───── TEXTO DEL EJERCICIO

Se sabe que en la antigüedad, el sector que hoy ocupa la casa fue una zona de adoración religiosa en tiempos prehispánicos y ya en la colonia, fue el lugar exacto por donde pasaba la antigua muralla de Lima, la misma que servía tanto para la defensa militar de la capital como para separar a los ciudadanos entre españoles, indios y esclavos.

Pero eso no es todo. En 1860 fue construida, al frente de la Casa Matusita, el llamado Panóptico de Lima, o cárcel principal de la ciudad, que tuvo vigencia hasta 1970 y que durante todo su período albergó desde delincuentes comunes y prisioneros militares hasta a un presidente de la República, quien además llegó a morir en una de sus celdas.

Por último, entre los hechos más recientes, se sabe que en la década de los cuarenta, en otra acera aledaña, esta vez hacia el lado derecho de la casa, se alojó por mucho tiempo la antigua Embajada de los Estados Unidos de Norteamérica, hecho que aunque en apariencia inofensivo, es para muchos escépticos la razón fundamental para entender la extraña procedencia de este mito.

──────────
───── EXTRACTOS DE DATOS

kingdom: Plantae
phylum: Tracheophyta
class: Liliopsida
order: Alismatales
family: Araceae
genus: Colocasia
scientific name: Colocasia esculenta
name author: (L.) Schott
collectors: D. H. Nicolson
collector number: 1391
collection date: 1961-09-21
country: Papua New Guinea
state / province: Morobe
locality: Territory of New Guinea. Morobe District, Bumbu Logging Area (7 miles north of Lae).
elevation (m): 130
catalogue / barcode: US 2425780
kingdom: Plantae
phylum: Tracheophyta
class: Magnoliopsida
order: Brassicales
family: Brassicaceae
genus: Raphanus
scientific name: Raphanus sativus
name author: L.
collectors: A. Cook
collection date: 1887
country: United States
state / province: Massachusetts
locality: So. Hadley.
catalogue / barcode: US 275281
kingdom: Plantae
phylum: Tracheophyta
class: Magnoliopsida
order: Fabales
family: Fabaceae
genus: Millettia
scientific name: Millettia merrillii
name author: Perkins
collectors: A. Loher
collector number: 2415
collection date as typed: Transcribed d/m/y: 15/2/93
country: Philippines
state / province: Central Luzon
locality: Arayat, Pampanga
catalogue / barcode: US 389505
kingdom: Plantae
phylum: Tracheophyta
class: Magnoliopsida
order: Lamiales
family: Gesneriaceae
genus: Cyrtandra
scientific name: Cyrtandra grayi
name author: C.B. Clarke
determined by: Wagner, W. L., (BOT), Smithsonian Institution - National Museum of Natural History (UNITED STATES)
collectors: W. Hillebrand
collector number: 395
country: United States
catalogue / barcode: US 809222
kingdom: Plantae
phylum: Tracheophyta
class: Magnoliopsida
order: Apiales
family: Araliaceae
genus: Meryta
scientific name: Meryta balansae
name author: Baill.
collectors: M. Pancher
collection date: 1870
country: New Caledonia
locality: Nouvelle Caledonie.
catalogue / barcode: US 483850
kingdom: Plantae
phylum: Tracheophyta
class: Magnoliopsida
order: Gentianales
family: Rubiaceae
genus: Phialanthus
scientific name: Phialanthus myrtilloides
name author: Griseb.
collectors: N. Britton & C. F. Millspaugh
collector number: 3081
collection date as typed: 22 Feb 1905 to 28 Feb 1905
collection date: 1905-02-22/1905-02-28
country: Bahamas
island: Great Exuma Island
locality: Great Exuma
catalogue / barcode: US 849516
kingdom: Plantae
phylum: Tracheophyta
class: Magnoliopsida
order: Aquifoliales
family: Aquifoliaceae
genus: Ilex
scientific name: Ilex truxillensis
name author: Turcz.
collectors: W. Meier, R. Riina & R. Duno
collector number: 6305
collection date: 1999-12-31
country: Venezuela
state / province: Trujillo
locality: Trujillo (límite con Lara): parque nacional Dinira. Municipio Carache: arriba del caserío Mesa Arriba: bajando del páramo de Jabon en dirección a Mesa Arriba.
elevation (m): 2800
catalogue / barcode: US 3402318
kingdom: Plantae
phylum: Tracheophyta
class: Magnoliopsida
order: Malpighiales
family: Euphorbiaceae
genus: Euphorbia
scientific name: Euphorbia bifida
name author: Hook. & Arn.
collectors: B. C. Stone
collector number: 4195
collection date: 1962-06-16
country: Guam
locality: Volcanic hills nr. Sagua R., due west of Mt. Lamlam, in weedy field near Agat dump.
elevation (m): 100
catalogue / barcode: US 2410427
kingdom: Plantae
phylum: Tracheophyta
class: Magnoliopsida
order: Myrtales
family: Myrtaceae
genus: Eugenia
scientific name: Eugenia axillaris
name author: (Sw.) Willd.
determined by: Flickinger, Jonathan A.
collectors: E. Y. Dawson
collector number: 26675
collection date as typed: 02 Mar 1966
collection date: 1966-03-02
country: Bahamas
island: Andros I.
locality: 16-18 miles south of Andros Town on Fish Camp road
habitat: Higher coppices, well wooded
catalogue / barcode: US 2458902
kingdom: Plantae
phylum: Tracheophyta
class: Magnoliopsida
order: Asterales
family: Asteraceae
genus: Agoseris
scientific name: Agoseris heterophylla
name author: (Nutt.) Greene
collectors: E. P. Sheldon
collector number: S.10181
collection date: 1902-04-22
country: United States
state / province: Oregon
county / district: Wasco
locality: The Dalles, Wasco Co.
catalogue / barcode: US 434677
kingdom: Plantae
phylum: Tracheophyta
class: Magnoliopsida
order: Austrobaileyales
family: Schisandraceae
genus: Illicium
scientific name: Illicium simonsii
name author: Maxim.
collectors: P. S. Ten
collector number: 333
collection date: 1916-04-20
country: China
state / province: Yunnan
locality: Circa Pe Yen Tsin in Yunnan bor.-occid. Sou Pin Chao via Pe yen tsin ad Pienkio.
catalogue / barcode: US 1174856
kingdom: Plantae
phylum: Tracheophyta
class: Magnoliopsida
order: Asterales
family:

──────────

## QUÉ HACER
a - Copia el fragmento del texto sobre la Casa Matusita que empieza en "Por último, entre" y termina en "de este mito.", y sustituye "cuarenta" por "cincuenta".
b - Retoma el texto sobre la Casa Matusita y sigue escribiéndolo a partir de su última oración.
Los datos no tienen nada que ver con esto.

## RESPUESTAS ESCRITAS
a -
Por último, entre los hechos más recientes, se sabe que en la década de los cincuenta, en otra acera aledaña, esta vez hacia el lado derecho de la casa, se alojó por mucho tiempo la antigua Embajada de los Estados Unidos de Norteamérica, hecho que aunque en apariencia inofensivo, es para muchos escépticos la razón fundamental para entender la extraña procedencia de este mito.

b -
La teoría de la conspiración

En cuanto a la casa, es una vivienda de dos niveles, en el primer nivel, funcionan actualmente las oficinas de una entidad bancaria, mientras que el segundo piso está deshabitado, y es que una de las más importantes curiosidades de este mito es que aparentemente los fenómenos paranormales solo ocurren en el segundo piso y no en el primero.

Para los incrédulos la respuesta no sería menos curiosa pues para muchos la leyenda de la Casa Matusita no tendría sus orígenes en la cultura popular y los cuentos de aparecidos y fantasmas sino que habría sido importada de las mentes y fantasías del gobierno estadounidense.

Los orígenes paranormales

Son dos los orígenes más populares relacionados con la casa Matusita, ambos son crímenes sangrientos, uno está relacionado con la pasión y el otro con la venganza y la justicia social, y aunque no cuentan con un tiempo específico es presumible que sus orígenes hayan ocurrido ha inicios del siglo XX.

El primero de ellos narra la historia de un hombre de origen supuestamente japonés que habría hallado a su mujer en la cama con otro sujeto. El esposo al ver la escena tomó un cuchillo y de manera rápida y violenta acabó con la vida de la citada pareja.

Sin embargo, esos no fueron los únicos asesinatos pues el esposo, ahora desesperado al no saber qué hacer con los cuerpos esperó la llegada de sus hijos de la escuela y decidió también acabar con ellos.

Por último, preso ya sea de la desesperación o simplemente de la locura, el hombre decidió practicarse el Sepuku o suicidio japonés, poniendo así fin con su vida.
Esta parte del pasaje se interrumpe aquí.